This talk focuses on the shortest vector problem over so-called ideal lattices. Whereas it is believed to be hard in the worst-case, prior works have shown that there are several specific cases, where the problem becomes easy to solve. We continue this line of work and provide a simple condition under which an ideal lattice defines an easy instance of the shortest vector problem. Namely, we show that the more automorphisms stabilize the ideal, the easier it is to find a short vector in it. This observation was already made for prime ideals in Galois fields, and we extend it to any ideal (whose prime factors are not ramified) of any number field, generalizing the works of Pan et al. (Eurocrypt'21) and Porter et al. (ArXiv'21). We then provide a cryptographic application of this result by showing that particular instances of the partial Vandermonde knapsack problem, also known as partial Fourier recovery problem, can be solved classically in polynomial time. As a proof of concept, we implemented our attack and managed to solve those particular instances for concrete parameter settings proposed in the literature. For random instances, we can halve the lattice dimension with non-negligible probability. We conclude the presentation by clarifying the impacts of our results to lattice-based cryptography. This is a joint work with Erell Gachon and Alice Pellet-Mary.

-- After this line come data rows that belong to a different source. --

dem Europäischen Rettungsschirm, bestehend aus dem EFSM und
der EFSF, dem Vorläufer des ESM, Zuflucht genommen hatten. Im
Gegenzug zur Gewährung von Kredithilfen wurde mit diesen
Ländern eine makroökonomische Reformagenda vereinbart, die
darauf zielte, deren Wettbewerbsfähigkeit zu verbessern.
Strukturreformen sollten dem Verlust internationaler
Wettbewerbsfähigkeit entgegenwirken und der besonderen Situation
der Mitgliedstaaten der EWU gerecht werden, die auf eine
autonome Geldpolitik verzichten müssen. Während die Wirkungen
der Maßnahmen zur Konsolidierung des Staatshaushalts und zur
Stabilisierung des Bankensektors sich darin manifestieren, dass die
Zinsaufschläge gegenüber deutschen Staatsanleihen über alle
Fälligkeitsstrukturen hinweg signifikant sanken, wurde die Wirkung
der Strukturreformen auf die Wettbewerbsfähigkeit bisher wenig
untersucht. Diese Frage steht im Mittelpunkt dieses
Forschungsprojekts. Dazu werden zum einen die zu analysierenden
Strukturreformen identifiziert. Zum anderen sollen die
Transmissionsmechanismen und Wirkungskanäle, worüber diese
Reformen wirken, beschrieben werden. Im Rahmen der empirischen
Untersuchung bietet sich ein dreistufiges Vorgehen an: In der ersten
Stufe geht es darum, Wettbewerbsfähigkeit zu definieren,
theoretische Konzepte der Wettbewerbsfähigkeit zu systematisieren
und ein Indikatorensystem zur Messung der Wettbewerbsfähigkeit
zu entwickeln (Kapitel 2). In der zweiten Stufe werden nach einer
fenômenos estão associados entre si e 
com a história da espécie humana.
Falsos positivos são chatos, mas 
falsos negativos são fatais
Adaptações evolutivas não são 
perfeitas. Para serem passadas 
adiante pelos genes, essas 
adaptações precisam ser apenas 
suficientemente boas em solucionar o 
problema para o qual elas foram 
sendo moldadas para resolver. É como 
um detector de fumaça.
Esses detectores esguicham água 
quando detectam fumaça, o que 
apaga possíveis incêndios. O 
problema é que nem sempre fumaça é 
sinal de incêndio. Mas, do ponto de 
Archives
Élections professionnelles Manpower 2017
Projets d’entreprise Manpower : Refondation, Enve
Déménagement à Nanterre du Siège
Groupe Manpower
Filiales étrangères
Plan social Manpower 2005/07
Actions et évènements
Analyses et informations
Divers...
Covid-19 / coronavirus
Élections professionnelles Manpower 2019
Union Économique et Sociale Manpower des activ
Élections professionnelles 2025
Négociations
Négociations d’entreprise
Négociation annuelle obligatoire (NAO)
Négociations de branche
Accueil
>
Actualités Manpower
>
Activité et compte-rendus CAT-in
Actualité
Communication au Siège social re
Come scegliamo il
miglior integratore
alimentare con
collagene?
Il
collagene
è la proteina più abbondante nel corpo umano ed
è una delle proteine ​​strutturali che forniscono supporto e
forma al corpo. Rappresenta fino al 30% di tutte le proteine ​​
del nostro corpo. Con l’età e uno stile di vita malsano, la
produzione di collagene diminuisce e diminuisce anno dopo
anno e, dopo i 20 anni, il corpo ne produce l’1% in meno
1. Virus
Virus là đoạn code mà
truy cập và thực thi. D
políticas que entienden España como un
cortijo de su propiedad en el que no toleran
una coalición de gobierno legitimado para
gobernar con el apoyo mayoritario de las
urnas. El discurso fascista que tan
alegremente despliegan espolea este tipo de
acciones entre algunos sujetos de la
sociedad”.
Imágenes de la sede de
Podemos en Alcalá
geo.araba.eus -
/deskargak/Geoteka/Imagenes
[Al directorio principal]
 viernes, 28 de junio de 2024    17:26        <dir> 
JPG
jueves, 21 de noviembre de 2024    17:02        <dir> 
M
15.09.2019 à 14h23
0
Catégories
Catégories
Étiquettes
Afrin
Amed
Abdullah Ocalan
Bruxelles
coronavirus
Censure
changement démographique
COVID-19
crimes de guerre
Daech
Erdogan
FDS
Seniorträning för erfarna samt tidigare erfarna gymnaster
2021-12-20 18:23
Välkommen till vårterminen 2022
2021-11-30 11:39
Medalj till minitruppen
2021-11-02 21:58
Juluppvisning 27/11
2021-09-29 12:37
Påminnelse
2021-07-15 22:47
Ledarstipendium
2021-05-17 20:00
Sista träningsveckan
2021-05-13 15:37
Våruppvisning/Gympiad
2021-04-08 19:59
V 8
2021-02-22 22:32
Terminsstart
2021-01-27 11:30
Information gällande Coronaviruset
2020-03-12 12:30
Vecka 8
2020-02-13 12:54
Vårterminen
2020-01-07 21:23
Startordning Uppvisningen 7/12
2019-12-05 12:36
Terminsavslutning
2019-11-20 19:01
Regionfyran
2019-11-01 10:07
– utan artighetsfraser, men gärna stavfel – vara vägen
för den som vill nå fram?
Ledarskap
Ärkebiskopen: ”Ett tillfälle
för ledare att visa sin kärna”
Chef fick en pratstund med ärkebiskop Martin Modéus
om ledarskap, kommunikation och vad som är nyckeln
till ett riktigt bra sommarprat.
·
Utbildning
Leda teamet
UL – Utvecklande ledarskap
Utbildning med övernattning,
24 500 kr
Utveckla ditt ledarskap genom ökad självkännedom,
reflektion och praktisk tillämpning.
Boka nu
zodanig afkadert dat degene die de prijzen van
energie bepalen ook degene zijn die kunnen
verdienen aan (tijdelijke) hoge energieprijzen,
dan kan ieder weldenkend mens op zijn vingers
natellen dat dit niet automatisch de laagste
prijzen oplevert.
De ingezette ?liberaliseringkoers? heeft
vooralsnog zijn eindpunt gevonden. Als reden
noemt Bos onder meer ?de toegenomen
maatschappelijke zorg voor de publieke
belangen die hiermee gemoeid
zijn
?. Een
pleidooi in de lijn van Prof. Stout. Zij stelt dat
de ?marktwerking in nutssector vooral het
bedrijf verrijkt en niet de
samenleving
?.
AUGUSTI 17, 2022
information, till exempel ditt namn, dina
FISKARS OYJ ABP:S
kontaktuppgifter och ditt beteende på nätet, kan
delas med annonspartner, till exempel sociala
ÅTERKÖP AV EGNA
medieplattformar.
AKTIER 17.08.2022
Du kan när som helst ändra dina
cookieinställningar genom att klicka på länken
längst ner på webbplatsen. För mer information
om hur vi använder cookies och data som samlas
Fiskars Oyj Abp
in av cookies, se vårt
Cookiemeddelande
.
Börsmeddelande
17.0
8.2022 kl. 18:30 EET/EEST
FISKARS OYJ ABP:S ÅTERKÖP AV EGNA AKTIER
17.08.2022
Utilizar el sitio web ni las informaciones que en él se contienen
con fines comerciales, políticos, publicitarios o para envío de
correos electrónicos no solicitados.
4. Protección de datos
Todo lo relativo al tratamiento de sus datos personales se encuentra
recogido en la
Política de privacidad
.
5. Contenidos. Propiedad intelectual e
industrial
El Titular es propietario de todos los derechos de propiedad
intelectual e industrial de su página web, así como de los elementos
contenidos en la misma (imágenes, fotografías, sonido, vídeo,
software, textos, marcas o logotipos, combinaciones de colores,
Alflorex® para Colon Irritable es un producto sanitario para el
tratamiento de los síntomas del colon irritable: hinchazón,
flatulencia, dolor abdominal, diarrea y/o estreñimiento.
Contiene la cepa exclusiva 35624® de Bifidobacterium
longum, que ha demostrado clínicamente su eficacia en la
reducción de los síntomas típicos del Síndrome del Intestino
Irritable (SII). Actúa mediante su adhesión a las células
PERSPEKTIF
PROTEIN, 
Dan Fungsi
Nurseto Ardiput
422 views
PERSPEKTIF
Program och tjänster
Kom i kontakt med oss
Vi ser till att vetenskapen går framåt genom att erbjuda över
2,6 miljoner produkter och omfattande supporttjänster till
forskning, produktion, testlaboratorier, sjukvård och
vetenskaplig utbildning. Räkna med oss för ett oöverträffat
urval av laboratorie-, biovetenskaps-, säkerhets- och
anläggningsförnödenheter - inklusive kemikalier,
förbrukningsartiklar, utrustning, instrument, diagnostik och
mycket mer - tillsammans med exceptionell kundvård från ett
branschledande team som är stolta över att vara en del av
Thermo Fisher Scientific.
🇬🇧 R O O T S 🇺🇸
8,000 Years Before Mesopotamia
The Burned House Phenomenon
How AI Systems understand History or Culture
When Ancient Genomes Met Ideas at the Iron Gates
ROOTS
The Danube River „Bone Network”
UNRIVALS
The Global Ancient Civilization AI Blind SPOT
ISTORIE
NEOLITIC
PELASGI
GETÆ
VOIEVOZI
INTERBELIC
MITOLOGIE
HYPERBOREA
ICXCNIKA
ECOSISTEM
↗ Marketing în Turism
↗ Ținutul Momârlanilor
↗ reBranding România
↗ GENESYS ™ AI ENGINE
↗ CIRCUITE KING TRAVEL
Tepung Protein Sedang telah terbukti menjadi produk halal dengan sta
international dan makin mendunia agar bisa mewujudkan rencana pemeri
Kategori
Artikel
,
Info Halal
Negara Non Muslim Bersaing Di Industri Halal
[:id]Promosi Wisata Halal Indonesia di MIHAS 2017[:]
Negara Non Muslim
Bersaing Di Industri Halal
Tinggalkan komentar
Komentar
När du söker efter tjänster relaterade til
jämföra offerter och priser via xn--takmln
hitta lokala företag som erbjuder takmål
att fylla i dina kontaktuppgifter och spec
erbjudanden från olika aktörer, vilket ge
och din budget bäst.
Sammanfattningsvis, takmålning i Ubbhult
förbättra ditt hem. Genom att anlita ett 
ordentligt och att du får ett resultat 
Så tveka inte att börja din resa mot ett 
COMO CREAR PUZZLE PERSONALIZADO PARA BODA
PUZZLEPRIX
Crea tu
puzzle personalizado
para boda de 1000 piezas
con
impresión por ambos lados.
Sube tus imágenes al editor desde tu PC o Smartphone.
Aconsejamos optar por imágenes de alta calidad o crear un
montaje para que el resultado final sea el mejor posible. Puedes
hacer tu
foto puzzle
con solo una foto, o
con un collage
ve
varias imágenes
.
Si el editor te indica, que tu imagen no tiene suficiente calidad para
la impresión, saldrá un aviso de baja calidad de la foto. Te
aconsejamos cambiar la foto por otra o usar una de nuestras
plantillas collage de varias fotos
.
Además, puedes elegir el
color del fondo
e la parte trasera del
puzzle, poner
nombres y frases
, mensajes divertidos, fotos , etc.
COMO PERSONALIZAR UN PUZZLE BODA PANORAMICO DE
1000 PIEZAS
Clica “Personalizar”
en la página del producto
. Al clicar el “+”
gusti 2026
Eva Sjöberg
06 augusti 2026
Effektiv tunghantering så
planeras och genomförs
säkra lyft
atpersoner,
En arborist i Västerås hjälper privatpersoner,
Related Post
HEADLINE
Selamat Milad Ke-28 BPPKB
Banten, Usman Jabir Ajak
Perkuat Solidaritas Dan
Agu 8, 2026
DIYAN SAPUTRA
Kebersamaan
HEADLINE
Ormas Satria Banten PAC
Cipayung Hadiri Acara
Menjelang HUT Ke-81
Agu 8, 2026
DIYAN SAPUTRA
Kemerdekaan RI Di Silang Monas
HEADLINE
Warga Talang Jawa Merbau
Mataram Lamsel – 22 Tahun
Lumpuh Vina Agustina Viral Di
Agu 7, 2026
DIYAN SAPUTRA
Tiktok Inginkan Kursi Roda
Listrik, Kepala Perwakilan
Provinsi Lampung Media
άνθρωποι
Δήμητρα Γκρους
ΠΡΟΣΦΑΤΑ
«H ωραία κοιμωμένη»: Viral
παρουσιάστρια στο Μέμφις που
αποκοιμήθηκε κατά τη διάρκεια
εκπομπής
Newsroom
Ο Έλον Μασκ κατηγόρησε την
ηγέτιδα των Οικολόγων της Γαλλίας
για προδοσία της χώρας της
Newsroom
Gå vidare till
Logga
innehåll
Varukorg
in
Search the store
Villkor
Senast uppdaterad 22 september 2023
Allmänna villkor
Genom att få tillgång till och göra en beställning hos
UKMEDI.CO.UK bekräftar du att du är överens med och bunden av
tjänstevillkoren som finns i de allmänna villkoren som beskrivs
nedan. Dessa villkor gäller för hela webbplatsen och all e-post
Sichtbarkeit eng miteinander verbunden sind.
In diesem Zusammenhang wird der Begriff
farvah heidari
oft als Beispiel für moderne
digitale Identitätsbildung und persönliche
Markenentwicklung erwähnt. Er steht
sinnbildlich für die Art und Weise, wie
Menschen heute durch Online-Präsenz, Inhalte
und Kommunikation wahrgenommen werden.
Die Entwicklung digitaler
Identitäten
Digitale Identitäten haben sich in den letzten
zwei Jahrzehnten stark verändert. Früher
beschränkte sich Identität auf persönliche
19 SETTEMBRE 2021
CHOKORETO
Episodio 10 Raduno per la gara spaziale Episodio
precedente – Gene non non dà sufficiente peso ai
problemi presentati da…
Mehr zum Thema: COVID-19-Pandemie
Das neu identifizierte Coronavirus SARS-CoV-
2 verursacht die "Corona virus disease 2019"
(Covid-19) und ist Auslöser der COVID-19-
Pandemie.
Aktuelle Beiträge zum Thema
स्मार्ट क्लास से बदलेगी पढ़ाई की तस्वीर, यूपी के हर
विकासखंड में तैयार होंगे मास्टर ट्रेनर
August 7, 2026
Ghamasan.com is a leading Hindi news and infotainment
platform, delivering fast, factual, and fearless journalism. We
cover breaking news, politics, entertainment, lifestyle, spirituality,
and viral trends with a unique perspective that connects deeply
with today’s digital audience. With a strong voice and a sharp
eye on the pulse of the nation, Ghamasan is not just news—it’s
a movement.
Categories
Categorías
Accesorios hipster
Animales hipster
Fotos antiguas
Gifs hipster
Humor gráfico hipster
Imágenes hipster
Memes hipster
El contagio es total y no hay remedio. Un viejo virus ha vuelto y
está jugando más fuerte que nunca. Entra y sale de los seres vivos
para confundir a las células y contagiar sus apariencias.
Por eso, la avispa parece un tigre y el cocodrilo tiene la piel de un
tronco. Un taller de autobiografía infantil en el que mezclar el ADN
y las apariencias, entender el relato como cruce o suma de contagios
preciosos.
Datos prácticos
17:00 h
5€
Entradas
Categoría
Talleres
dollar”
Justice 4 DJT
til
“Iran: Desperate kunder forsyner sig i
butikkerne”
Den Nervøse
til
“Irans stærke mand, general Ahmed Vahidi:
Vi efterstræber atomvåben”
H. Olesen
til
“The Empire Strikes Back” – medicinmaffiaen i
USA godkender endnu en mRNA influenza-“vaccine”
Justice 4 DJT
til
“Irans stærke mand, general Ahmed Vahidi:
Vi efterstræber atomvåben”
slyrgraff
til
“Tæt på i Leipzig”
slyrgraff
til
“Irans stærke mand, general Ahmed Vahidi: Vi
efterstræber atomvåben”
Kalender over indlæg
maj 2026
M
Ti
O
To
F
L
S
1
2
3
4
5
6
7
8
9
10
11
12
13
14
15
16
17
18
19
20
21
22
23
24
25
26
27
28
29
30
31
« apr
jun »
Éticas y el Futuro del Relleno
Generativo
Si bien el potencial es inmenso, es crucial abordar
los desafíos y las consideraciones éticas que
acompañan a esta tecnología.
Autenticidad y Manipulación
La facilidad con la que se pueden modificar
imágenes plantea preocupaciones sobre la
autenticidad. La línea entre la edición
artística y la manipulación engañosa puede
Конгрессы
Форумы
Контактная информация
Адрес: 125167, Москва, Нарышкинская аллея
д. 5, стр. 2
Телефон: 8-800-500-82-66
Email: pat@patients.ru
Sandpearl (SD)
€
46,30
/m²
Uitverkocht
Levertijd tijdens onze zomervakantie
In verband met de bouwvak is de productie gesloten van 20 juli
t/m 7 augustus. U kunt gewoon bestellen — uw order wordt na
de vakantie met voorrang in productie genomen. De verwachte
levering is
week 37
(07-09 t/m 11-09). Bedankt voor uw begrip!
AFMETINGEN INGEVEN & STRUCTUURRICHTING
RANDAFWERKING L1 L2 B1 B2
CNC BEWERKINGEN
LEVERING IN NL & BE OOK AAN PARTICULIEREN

This will be a hybrid seminar. The speaker will be giving the talk from ENS de Lyon.
Katharina Boudgoust is a postdoctoral researcher in the Cryptography and Security team of the Aarhus University, Denmark, under the supervision of Peter Scholl. She is interested in lattice-based cryptography, and more specifically in the computational hardness assumptions underlying lattice-based cryptosystems and threshold cryptography. From September 2018 to November 2021, Katharina was a PhD student with the EMSEC team at IRISA Laboratory in Rennes, France, under the supervision of Adeline Roux-Langlois and Pierre-Alain Fouque. Her PhD thesis focused on the theoretical hardness of algebraically structured Learning With Errors.